We’re in Federal Budget Limbo

This is why we can’t have nice things: last week, lawmakers in Congress missed a huge deadline and failed to set a budget for the United States. But, since they do it every year, they act like it’s no big deal.

But it is. Every year, by April 15th, lawmakers are supposed to pass a budget resolution that sets overall spending levels for the federal government. While several proposals were introduced in February and March, Congress does not have plans to vote on any of them. So whether you thought the proposals themselves were good or bad, we’re now stuck in an unsatisfying budget limbo.

It’s time for some accountability.  When he became Speaker of the House, Paul Ryan promised to return the budget process to regular order this year, which means passing a budget resolution.

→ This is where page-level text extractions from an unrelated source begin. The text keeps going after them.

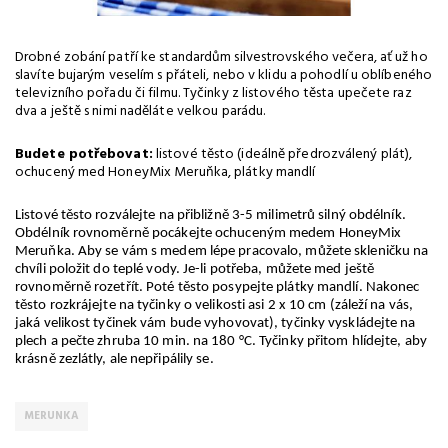
Drobné zobání patří ke standardům silvestrovského večera, ať už ho
slavíte bujarým veselím s přáteli, nebo v klidu a pohodlí u oblíbeného
televizního pořadu či filmu. Tyčinky z listového těsta upečete raz
dva a ještě s nimi naděláte velkou parádu.
Budete potřebovat:
listové těsto (ideálně předrozválený plát),
ochucený med HoneyMix Meruňka, plátky mandlí
Listové těsto rozválejte na přibližně 3-5 milimetrů silný obdélník.
Obdélník rovnoměrně pocákejte ochuceným medem HoneyMix
Meruňka. Aby se vám s medem lépe pracovalo, můžete skleničku na
chvíli položit do teplé vody. Je-li potřeba, můžete med ještě
rovnoměrně rozetřít. Poté těsto posypejte plátky mandlí. Nakonec
těsto rozkrájejte na tyčinky o velikosti asi 2 x 10 cm (záleží na vás,
jaká velikost tyčinek vám bude vyhovovat), tyčinky vyskládejte na
plech a pečte zhruba 10 min. na 180 °C. Tyčinky přitom hlídejte, aby
krásně zezlátly, ale nepřipálily se.
MERUNKA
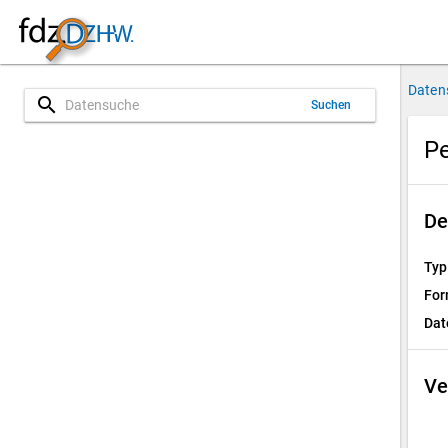
Daten
search
Suchen
P
De
Typ
For
Dat
Ve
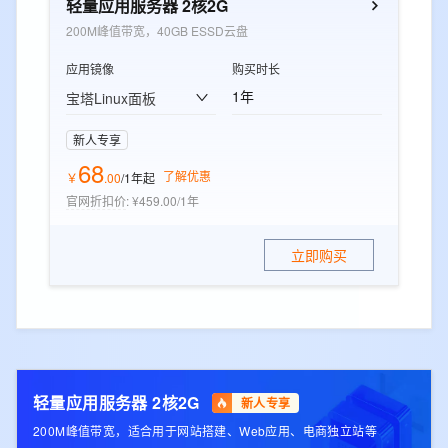
轻量应用服务器 2核2G
200M峰值带宽，40GB ESSD云盘
应用镜像
购买时长
1年
宝塔Linux面板
新人专享
68
了解优惠
￥
.
00
/1年
起
官网折扣价
:
¥459.00/1年
立即购买
轻量应用服务器 2核2G
新人专享
200M峰值带宽，适合用于网站搭建、Web应用、电商独立站等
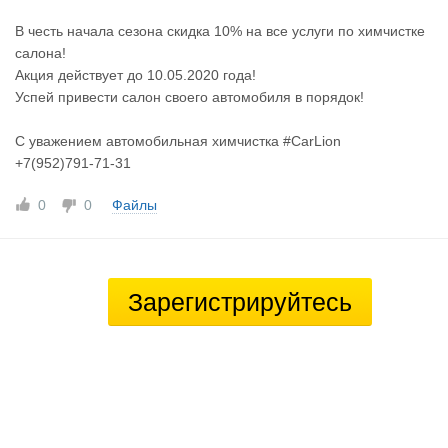
В честь начала сезона скидка 10% на все услуги по химчистке
салона!
Акция действует до 10.05.2020 года!
Успей привести салон своего автомобиля в порядок!
С уважением автомобильная химчистка #CarLion
+7(952)791-71-31
0
0
Файлы
Зарегистрируйтесь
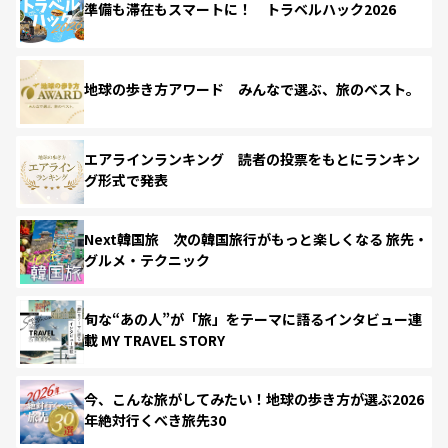
準備も滞在もスマートに！ トラベルハック2026
地球の歩き方アワード みんなで選ぶ、旅のベスト。
エアラインランキング 読者の投票をもとにランキン
グ形式で発表
Next韓国旅 次の韓国旅行がもっと楽しくなる 旅先・
グルメ・テクニック
旬な“あの人”が「旅」をテーマに語るインタビュー連
載 MY TRAVEL STORY
今、こんな旅がしてみたい！地球の歩き方が選ぶ2026
年絶対行くべき旅先30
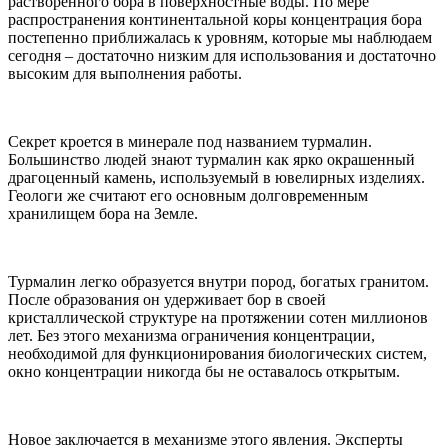
растворенного бора в поверхностные воды. По мере
распространения континентальной коры концентрация бора
постепенно приближалась к уровням, которые мы наблюдаем
сегодня – достаточно низким для использования и достаточно
высоким для выполнения работы.
Секрет кроется в минерале под названием турмалин.
Большинство людей знают турмалин как ярко окрашенный
драгоценный камень, используемый в ювелирных изделиях.
Геологи же считают его основным долговременным
хранилищем бора на Земле.
Турмалин легко образуется внутри пород, богатых гранитом.
После образования он удерживает бор в своей
кристаллической структуре на протяжении сотен миллионов
лет. Без этого механизма ограничения концентрации,
необходимой для функционирования биологических систем,
окно концентрации никогда бы не оставалось открытым.
Новое заключается в механизме этого явления. Эксперты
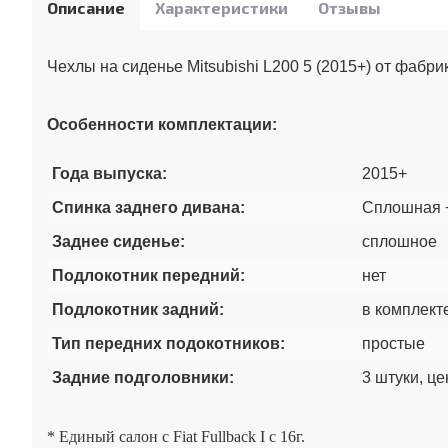
Описание
Характеристики
Отзывы
Чехлы на сиденье Mitsubishi L200 5 (2015+) от фабр
Особенности комплектации:
Года выпуска:
2015+
Спинка заднего дивана:
Сплошная +
Заднее сиденье:
сплошное
Подлокотник передний:
нет
Подлокотник задний:
в комплект
Тип передних подокотников:
простые
Задние подголовники:
3 штуки, це
* Единый салон с Fiat Fullback I с 16г.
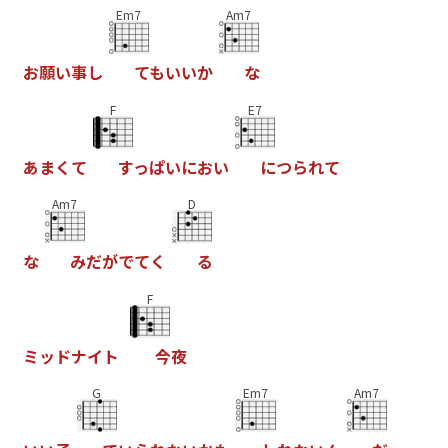
Em7
Am7
お
願
い
事
し
て
も
い
い
か
な
F
E7
あ
ま
く
て
す
っ
ぱ
い
に
お
い
に
つ
ら
れ
て
Am7
D
な
み
だ
が
で
て
く
る
F
ミ
ッ
ド
ナ
イ
ト
今
夜
G
Em7
Am7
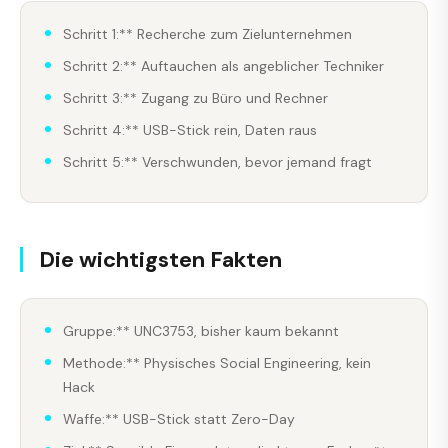
Schritt 1:** Recherche zum Zielunternehmen
Schritt 2:** Auftauchen als angeblicher Techniker
Schritt 3:** Zugang zu Büro und Rechner
Schritt 4:** USB-Stick rein, Daten raus
Schritt 5:** Verschwunden, bevor jemand fragt
Die wichtigsten Fakten
Gruppe:** UNC3753, bisher kaum bekannt
Methode:** Physisches Social Engineering, kein
Hack
Waffe:** USB-Stick statt Zero-Day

Instead, because Ryan is unable to round up the votes he needs to pass his party’s own budget resolution, no budget proposal will be voted on, including the People’s Budget, which would have invested in communities and asked corporations to pay their fair share in taxes.

Now Americans are in federal budget limbo as lawmakers neglect one of their most important jobs: funding the federal government. As we’ve seen in the past, not following through on each step of the federal budget process can lead to shutting down the government or rushing at the end of the year to keep the lights on while giving away gifts to special interests.

There are months left to go to get out of budget limbo. While they skipped a key step in the budget process, members of Congress seem to have already moved on and are working on the next step: appropriations bills. This is where things get down to the nitty gritty: how much money will go to nuclear weapons? To higher education? To infrastructure?

One thing we know: to get out of budget limbo, we need to stay in the game and hold our leaders accountable like we’ve done time and again. Who knows? We might even end up in budget heaven instead of limbo.